» **Exercise aim**: The reply should hold only the lines below from the one with "Monstars, Week 10: 85.7 -> 150.5" to the end, each copied exactly.

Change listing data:
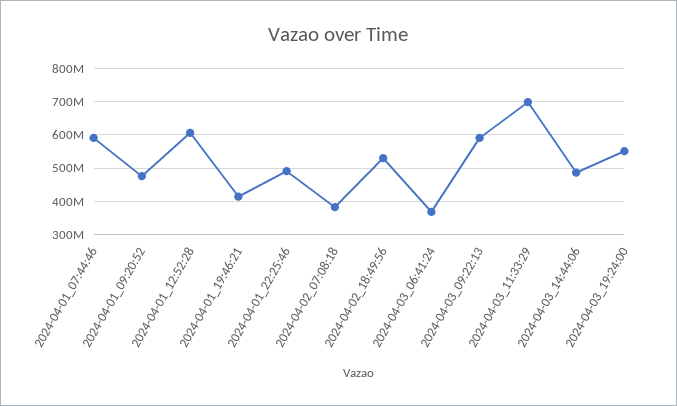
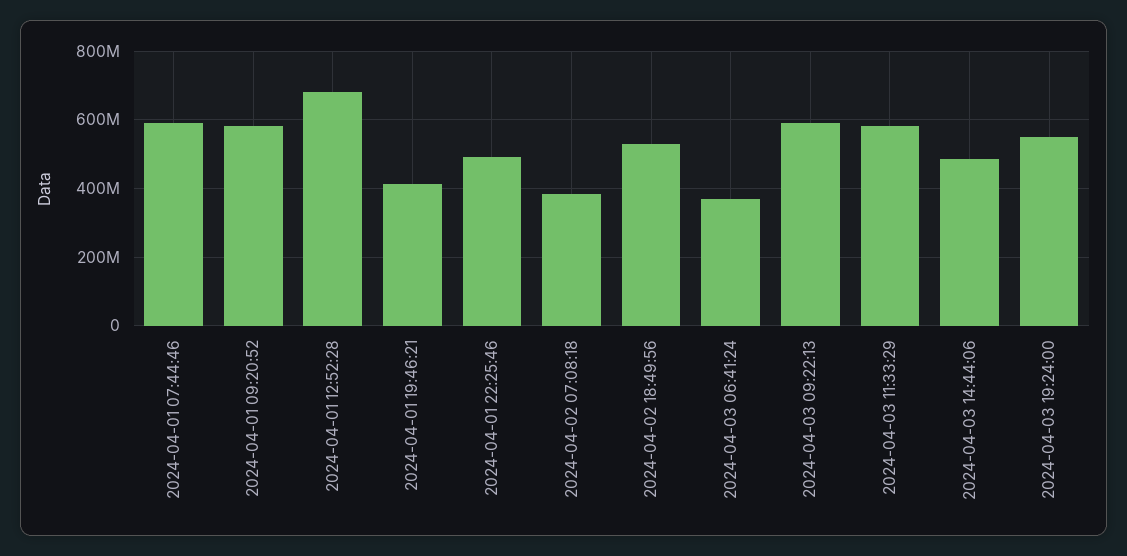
2024-04-01_09:20:52: 480000000 -> 580000000
2024-04-01_12:52:28: 600000000 -> 680000000
2024-04-03_11:33:29: 700000000 -> 580000000

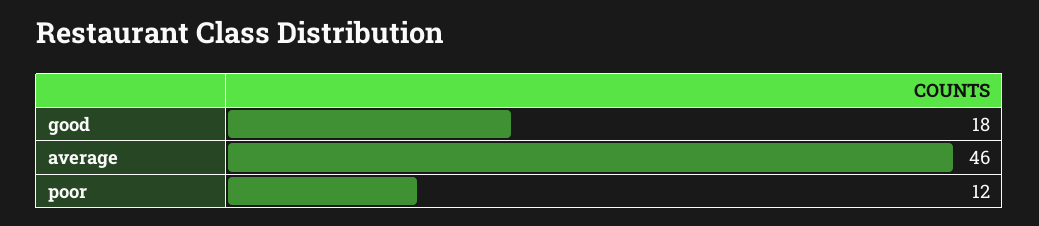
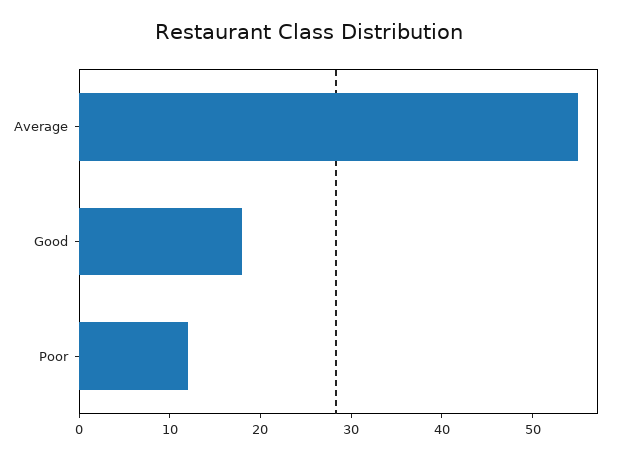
average: 46 -> 55

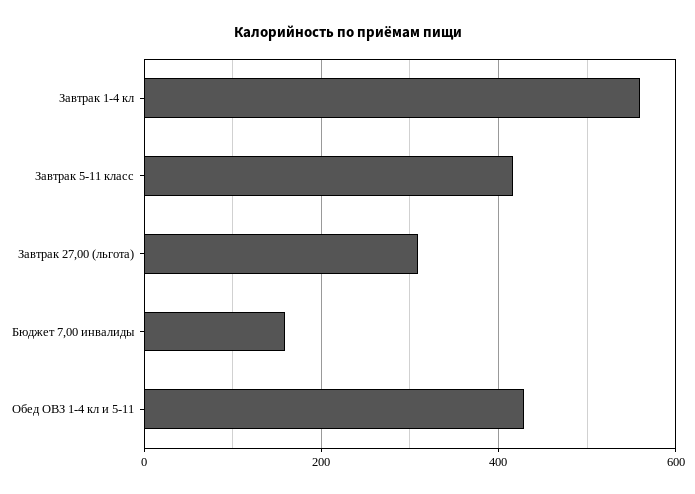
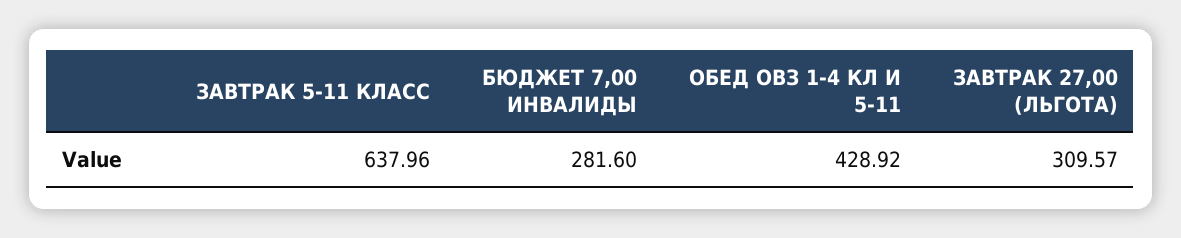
Завтрак 1-4 кл: 560 -> none
Завтрак 5-11 класс: 420 -> 637.96
Бюджет 7,00 инвалиды: 160 -> 281.6

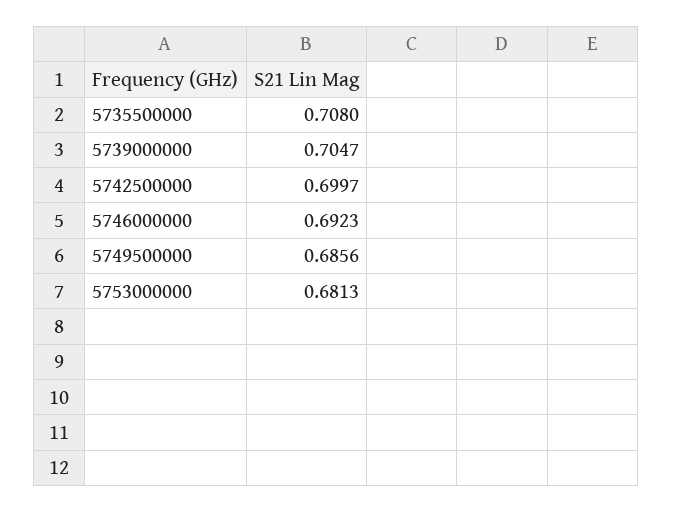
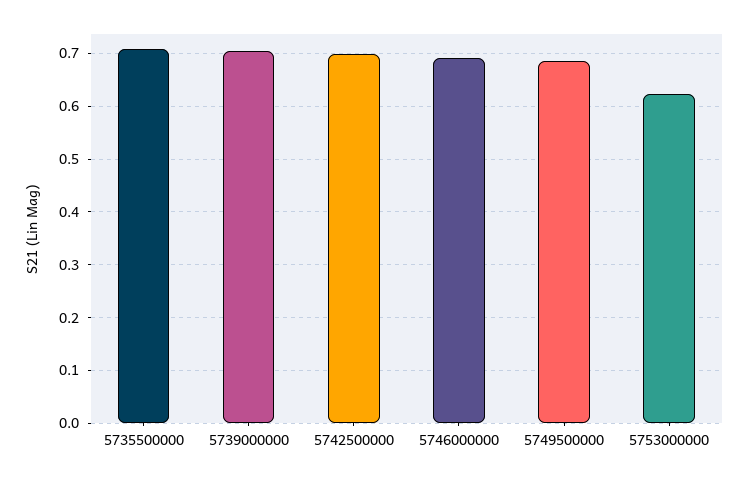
5753000000: 0.6813 -> 0.62

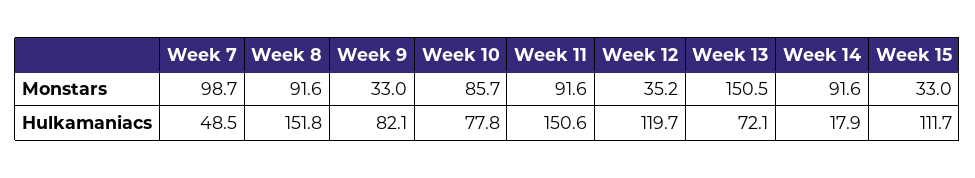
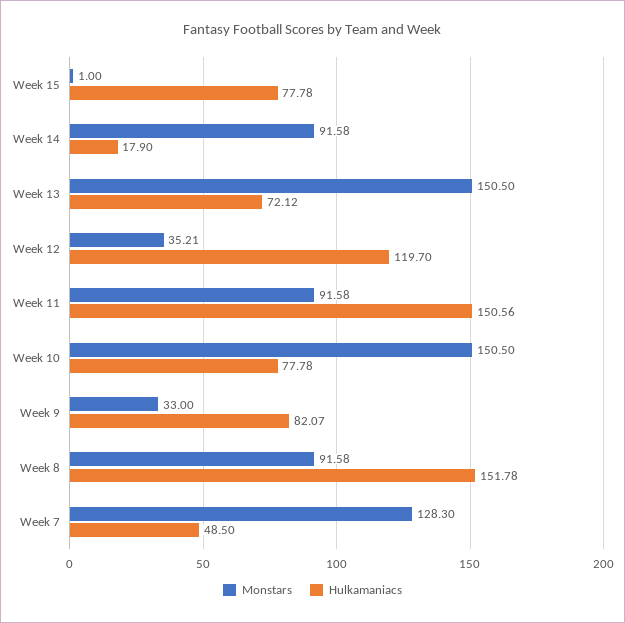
Monstars, Week 7: 98.7 -> 128.3
Monstars, Week 10: 85.7 -> 150.5
Monstars, Week 15: 33 -> 1
Hulkamaniacs, Week 15: 111.7 -> 77.78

» **Exercise result**:
Monstars, Week 10: 85.7 -> 150.5
Monstars, Week 15: 33 -> 1
Hulkamaniacs, Week 15: 111.7 -> 77.78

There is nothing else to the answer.